GOAL OF THE EXERCISE
Would you please write out each of the entries below exactly, omitting pictures?

INPUT DATA
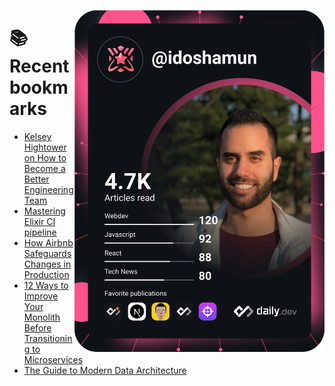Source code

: <a href="https://app.daily.dev/idoshamun"><img src="https://raw.githubusercontent.com/idoshamun/idoshamun/devcard/devcard.svg" align='right' width="400" alt="Ido Shamun's Dev Card"/></a>

# 📚 Recent bookmarks
<!-- BOOKMARKS:START -->
- [Kelsey Hightower on How to Become a Better Engineering Team](https://app.daily.dev/posts/wKxFZNyTH?utm_source=rss&utm_medium=bookmarks&utm_campaign=28849d86070e4c099c877ab6837c61f0)
- [Mastering Elixir CI pipeline](https://app.daily.dev/posts/HFy5nC8gJ?utm_source=rss&utm_medium=bookmarks&utm_campaign=28849d86070e4c099c877ab6837c61f0)
- [How Airbnb Safeguards Changes in Production](https://app.daily.dev/posts/Gn2G8Id3-?utm_source=rss&utm_medium=bookmarks&utm_campaign=28849d86070e4c099c877ab6837c61f0)
- [12 Ways to Improve Your Monolith Before Transitioning to Microservices](https://app.daily.dev/posts/teMVmVGpr?utm_source=rss&utm_medium=bookmarks&utm_campaign=28849d86070e4c099c877ab6837c61f0)
- [The Guide to Modern Data Architecture](https://app.daily.dev/posts/7P2kCHuNg?utm_source=rss&utm_medium=bookmarks&utm_campaign=28849d86070e4c099c877ab6837c61f0)
<!-- BOOKMARKS:END -->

TASK ANSWER
Source code

: <a href="https://app.daily.dev/idoshamun"><img src="https://raw.githubusercontent.com/idoshamun/idoshamun/devcard/devcard.svg" align='right' width="400" alt="Ido Shamun's Dev Card"/></a>

# 📚 Recent bookmarks
<!-- BOOKMARKS:START -->
- [Kelsey Hightower on How to Become a Better Engineering Team](https://app.daily.dev/posts/wKxFZNyTH?utm_source=rss&utm_medium=bookmarks&utm_campaign=28849d86070e4c099c877ab6837c61f0)
- [Mastering Elixir CI pipeline](https://app.daily.dev/posts/HFy5nC8gJ?utm_source=rss&utm_medium=bookmarks&utm_campaign=28849d86070e4c099c877ab6837c61f0)
- [How Airbnb Safeguards Changes in Production](https://app.daily.dev/posts/Gn2G8Id3-?utm_source=rss&utm_medium=bookmarks&utm_campaign=28849d86070e4c099c877ab6837c61f0)
- [12 Ways to Improve Your Monolith Before Transitioning to Microservices](https://app.daily.dev/posts/teMVmVGpr?utm_source=rss&utm_medium=bookmarks&utm_campaign=28849d86070e4c099c877ab6837c61f0)
- [The Guide to Modern Data Architecture](https://app.daily.dev/posts/7P2kCHuNg?utm_source=rss&utm_medium=bookmarks&utm_campaign=28849d86070e4c099c877ab6837c61f0)
<!-- BOOKMARKS:END -->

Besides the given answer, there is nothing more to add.